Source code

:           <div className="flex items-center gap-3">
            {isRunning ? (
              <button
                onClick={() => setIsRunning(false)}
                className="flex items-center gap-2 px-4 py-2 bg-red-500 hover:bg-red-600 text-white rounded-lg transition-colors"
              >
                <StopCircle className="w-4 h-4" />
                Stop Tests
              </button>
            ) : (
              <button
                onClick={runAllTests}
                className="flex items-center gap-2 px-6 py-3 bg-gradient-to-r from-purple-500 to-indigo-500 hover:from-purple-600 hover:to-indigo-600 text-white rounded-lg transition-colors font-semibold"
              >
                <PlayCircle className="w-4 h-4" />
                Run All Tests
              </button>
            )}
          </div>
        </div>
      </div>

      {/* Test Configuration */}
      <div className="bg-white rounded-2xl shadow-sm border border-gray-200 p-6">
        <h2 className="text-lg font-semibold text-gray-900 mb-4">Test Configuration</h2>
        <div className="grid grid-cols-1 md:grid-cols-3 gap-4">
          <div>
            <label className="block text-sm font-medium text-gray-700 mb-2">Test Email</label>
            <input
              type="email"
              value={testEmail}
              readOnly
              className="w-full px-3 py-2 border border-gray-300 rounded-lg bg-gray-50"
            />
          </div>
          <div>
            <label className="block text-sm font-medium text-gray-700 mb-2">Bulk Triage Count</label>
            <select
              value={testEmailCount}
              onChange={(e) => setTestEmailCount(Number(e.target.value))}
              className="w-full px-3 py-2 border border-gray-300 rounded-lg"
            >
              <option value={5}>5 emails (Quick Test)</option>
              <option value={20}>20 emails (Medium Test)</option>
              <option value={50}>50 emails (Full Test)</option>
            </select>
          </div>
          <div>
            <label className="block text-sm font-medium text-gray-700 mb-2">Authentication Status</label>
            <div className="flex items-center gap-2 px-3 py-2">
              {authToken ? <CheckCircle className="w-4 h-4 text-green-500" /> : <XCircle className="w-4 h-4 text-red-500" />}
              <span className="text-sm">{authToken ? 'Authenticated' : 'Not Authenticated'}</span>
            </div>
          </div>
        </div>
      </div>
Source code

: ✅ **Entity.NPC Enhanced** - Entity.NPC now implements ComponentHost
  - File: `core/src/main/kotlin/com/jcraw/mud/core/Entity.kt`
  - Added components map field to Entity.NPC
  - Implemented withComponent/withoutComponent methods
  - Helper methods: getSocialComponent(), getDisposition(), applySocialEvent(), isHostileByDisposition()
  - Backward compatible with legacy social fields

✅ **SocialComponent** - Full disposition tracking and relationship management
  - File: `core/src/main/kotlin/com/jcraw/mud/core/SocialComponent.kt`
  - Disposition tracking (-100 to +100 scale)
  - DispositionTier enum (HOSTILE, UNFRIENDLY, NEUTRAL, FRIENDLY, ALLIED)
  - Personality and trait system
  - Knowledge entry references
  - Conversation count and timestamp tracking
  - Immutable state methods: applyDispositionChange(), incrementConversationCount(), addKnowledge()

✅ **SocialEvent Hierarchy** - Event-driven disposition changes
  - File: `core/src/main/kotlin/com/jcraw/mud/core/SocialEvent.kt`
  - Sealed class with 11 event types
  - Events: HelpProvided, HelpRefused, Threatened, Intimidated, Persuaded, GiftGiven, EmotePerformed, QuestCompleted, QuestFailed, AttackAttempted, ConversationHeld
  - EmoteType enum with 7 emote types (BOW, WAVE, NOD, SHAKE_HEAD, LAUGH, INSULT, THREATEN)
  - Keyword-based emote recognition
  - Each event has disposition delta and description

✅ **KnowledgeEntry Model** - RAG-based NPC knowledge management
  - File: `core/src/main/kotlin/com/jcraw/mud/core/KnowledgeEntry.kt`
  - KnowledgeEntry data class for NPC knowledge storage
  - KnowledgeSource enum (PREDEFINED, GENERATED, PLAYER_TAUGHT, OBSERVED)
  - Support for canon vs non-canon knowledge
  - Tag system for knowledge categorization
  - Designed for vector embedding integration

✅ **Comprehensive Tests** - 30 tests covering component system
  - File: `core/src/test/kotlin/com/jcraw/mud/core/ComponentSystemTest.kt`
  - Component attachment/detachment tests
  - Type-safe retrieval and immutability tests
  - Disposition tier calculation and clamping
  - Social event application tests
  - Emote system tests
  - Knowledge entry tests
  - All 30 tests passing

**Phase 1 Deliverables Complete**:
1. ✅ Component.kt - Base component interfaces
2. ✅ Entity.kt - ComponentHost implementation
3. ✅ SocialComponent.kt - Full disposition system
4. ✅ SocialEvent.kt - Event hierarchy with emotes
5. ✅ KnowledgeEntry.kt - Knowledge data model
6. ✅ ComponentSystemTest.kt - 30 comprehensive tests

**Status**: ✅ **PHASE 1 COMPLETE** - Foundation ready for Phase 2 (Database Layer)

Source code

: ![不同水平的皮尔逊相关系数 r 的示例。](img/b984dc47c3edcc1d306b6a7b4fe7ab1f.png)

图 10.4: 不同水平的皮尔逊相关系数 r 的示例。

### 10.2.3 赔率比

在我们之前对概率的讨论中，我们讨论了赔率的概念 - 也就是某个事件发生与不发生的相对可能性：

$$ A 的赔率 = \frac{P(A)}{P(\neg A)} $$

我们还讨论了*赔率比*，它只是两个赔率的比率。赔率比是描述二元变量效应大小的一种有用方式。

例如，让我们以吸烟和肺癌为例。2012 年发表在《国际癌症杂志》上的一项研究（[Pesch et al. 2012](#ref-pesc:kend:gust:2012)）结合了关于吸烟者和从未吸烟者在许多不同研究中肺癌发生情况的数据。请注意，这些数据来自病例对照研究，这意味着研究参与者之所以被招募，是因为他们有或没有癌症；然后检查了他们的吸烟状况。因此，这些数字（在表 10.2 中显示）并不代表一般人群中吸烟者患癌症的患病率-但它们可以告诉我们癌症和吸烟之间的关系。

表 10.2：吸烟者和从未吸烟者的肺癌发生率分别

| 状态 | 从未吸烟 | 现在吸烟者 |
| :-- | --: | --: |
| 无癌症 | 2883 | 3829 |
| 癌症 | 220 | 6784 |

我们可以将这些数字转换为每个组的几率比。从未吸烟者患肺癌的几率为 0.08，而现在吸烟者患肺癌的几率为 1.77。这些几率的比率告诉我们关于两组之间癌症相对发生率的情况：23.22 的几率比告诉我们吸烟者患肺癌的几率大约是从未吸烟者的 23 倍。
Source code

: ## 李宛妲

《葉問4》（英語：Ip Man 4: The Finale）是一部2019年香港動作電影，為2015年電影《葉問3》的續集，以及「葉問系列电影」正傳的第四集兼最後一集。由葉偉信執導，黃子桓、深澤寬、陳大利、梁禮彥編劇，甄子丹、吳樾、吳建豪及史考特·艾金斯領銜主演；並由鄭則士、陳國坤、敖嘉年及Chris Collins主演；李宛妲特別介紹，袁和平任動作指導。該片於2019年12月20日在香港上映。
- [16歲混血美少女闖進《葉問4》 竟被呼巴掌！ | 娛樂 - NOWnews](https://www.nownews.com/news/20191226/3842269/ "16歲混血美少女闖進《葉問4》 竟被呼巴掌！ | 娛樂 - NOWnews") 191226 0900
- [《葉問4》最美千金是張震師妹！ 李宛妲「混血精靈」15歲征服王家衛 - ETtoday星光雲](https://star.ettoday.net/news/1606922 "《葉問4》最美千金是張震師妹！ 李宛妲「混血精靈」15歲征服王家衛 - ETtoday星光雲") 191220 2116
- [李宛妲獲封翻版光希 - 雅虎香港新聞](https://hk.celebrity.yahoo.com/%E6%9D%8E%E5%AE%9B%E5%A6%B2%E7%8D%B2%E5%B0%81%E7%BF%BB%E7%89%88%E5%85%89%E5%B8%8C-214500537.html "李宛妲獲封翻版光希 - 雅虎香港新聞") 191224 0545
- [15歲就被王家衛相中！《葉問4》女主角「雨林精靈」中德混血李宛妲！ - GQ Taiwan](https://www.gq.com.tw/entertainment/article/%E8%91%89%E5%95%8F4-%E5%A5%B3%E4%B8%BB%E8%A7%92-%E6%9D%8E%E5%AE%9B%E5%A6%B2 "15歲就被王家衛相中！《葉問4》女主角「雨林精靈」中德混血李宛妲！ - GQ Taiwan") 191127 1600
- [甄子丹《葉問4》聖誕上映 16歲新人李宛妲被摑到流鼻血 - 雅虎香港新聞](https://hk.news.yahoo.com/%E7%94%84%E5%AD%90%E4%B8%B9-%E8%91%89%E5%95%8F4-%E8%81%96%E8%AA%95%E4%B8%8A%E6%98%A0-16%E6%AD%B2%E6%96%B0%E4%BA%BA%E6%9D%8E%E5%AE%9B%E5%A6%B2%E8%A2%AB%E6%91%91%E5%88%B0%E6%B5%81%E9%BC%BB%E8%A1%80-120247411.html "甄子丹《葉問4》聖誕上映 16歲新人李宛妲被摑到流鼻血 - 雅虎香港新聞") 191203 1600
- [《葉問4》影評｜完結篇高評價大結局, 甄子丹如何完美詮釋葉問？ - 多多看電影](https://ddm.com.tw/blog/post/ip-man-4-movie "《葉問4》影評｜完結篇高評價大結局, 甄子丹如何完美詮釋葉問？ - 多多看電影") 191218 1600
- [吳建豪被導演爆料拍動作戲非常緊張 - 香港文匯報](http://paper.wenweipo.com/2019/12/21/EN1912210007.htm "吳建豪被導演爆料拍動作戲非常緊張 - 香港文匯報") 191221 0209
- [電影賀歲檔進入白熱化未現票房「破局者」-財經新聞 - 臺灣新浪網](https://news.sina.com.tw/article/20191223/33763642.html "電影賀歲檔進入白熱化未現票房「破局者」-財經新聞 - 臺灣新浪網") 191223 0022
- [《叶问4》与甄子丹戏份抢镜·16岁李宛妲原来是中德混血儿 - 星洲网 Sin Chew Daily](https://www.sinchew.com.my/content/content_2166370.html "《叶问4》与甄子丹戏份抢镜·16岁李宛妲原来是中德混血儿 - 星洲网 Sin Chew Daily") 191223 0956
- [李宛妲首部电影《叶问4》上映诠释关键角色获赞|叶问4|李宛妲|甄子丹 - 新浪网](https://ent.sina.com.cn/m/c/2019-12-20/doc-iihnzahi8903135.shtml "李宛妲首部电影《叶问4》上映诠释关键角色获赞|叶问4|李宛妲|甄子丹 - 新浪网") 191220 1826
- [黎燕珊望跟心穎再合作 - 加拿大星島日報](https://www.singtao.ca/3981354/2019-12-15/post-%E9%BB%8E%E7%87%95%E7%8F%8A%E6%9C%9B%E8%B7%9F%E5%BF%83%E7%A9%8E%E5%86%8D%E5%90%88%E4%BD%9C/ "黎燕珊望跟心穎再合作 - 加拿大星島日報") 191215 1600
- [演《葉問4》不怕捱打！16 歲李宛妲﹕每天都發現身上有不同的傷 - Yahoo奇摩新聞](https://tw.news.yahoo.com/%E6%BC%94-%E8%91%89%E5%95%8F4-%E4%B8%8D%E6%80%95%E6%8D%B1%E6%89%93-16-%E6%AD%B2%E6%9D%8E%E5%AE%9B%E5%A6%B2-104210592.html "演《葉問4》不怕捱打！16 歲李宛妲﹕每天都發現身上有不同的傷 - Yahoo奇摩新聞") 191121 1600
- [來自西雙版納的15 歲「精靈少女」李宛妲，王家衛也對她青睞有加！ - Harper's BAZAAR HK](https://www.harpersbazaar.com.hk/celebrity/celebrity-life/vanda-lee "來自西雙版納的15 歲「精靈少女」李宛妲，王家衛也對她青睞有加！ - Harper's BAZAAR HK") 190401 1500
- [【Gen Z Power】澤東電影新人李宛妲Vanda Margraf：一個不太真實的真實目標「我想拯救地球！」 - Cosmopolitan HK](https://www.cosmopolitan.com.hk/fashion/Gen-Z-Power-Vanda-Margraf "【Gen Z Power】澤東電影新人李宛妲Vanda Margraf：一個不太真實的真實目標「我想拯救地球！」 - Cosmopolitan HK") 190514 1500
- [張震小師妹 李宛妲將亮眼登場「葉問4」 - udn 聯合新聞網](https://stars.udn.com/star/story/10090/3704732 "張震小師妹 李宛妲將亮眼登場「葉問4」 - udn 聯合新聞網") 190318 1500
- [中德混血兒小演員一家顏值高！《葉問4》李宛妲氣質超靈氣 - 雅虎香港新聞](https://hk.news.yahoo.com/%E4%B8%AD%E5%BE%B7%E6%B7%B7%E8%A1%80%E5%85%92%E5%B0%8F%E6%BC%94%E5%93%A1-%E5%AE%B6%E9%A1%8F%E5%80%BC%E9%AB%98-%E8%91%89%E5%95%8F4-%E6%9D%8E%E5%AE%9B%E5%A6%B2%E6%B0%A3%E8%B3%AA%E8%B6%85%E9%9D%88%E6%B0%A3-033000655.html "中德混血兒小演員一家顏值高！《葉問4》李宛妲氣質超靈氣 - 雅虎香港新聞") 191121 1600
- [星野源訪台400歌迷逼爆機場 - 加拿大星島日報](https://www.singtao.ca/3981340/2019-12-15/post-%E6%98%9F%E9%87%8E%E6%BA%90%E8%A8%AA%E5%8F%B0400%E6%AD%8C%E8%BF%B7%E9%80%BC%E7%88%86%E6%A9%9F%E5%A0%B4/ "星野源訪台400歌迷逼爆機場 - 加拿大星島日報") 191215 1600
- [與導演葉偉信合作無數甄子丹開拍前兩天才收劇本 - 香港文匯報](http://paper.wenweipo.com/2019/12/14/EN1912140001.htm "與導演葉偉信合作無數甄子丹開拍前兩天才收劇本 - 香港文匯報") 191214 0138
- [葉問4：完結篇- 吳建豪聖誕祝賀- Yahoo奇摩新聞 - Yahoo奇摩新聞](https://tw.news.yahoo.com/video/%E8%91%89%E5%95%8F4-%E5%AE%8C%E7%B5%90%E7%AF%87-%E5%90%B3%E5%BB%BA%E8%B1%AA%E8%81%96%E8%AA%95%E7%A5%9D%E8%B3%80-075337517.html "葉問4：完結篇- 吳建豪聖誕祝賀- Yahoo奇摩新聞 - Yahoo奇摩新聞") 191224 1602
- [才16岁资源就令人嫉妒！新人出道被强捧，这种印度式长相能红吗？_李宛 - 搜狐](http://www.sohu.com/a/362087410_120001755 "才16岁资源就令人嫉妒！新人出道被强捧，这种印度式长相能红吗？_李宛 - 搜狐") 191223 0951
◇ ◇ ◇ ◇
▶ [What the task asks] Show each line in the rows above that contains the string "enum", matching case exactly.

▶ [Task response]
  - DispositionTier enum (HOSTILE, UNFRIENDLY, NEUTRAL, FRIENDLY, ALLIED)
  - EmoteType enum with 7 emote types (BOW, WAVE, NOD, SHAKE_HEAD, LAUGH, INSULT, THREATEN)
  - KnowledgeSource enum (PREDEFINED, GENERATED, PLAYER_TAUGHT, OBSERVED)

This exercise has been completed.